Bilal Ben Ammar: Amri-Freund reiste offenbar von Berlin nach Nizza
Neues aus dem Leben von Bilal Ben Ammar: Der Freund des Breitscheidplatz-Attentäters reiste offenbar im Juli 2016 nach Südfrankreich. Die Grünen haben Fragen.
Der Tunesier Bilal Ben Ammar ist im Sommer 2016 offenbar nach Nizza gereist. Darauf deutet eine Boardingkarte hin, die eine Verbindung vom Flughafen Berlin-Schönefeld in die südfranzösische Stadt ausweist. Das Ticket sollen Ermittler auf Ben Ammars beschlagnahmtem Handy gefunden haben, nachdem er bereits nach Tunesien abgeschoben worden war. Darüber berichten das ARD-Magazin "Kontraste", der RBB und die "Morgenpost". Ben Ammar war ein Freund von Anis Amri, der am 19. Dezember 2016 mit einem Lastwagen einen Terroranschlag auf den Weihnachtsmarkt am Berliner Breitscheidplatz verübt hatte.
Den Angaben zufolge ist die Karte nicht auf Ben Ammar ausgestellt, sondern auf einen Namen, den er mutmaßlich als Alias benutzt haben soll. Dem RBB liegt demnach ein Screenshot des Tickets vor, der auf den 7. Juli datiert ist. Wie die Deutsche Presse-Agentur berichtet, sind darauf der Name Queslati B. und die Abflugzeit 14 Uhr verzeichnet. Das Flugdatum sei nicht zu erkennen.

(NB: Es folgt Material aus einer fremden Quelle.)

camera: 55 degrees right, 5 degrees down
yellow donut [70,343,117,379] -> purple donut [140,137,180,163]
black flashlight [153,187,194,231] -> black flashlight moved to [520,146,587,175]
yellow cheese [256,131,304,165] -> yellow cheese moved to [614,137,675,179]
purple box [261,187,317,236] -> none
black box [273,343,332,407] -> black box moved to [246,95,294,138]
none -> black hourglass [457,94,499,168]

"Kontraste", RBB und "Morgenpost" leiten aus der Kenntnis über die Flugverbindung die Vermutung ab, dass Ben Ammar am Terroranschlag in Nizza eine Woche später beteiligt gewesen sein könnte. Am 14. Juli 2016, dem französischen Nationalfeiertag, war in der Hafenstadt der radikale Islamist Mohamed Lahouaiej-Bouhlel mit einem Lastwagen über einen Boulevard gerast – er tötete 86 Menschen und verletzte hunderte. Der Attentäter selbst wurde von der Polizei erschossen. Wie Amri und Ben Ammar war er Tunesier.
Belege für eine Beteiligung Ben Ammars haben die drei Medien jedoch nicht. Es ist weder klar, ob er zu dem Attentäter von Nizza Kontakt hatte, noch lässt sich überhaupt sagen, ob er sich am 14. Juli in Südfrankreich aufhielt. Schon länger ist bekannt, dass Ben Ammar im Jahr 2016 mehrfach nach Frankreich reiste.

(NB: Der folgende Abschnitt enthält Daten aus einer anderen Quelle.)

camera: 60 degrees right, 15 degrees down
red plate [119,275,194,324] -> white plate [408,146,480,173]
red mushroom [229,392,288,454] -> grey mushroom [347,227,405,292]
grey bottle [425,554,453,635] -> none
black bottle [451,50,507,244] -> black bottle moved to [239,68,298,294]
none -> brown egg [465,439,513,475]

Ein Vermerk des Bundeskriminalamtes (BKA) vom 1. März 2017, der dem Tagesspiegel vorliegt, deutet sogar darauf hin, dass Ben Ammar zum fraglichen Zeitpunkt in der französischen Hauptstadt gewesen sein könnte. Dem BKA zufolge "kommt ein Zeitraum zwischen dem 10.07.2016 und dem 15.07.2016 für einen Aufenthalt in Paris in Frage". Darauf deuten etwa zwei Bilder vom 15. Juli hin, die in dem Papier dokumentiert sind. Die Deutsche Presse-Agentur berichtet von einem weiteren BKA-Vermerk vom 30. März 2017, der ein Bild von Ben Ammar und Bekannten in Paris enthalten soll, das offenbar am 10. Juli aufgenommen wurde.
Innenministerium kündigt Pressekonferenz für Mittwoch an
Ben Ammar wurde am 1. Februar 2017 nach Tunesien abgeschoben. Ein Untersuchungsausschuss des Bundestages, der Behördenfehler rund um das Attentat aufklären soll, will ihn vernehmen. Grünen-Obfrau Irene Mihalic nannte die Bezüge zum Attentat in Nizza "mehr als auffällig". Zudem hätten Bundesregierung und Sicherheitsbehörden eine mögliche Beteiligung Ben Ammars am Attentat auf den Weihnachtsmarkt am Berliner Breitscheidplatz am 19. Dezember 2016 nicht hinreichend untersucht. "Der Untersuchungsausschuss muss sich nun sofort mit diesem für die Aufklärung zentralen Komplex befassen", sagte sie der "Morgenpost".
Ob der aktuelle Aufenthaltsort von Ben Ammar bekannt ist, hat das Bundesinnenministerium bislang nicht mitgeteilt. Es wird erwartet, dass Innenminister Horst Seehofer (CSU) noch diese Woche dazu Auskunft gibt. Das Innenministerium kündigte für Mittwoch eine Pressekonferenz zu dem Fall an.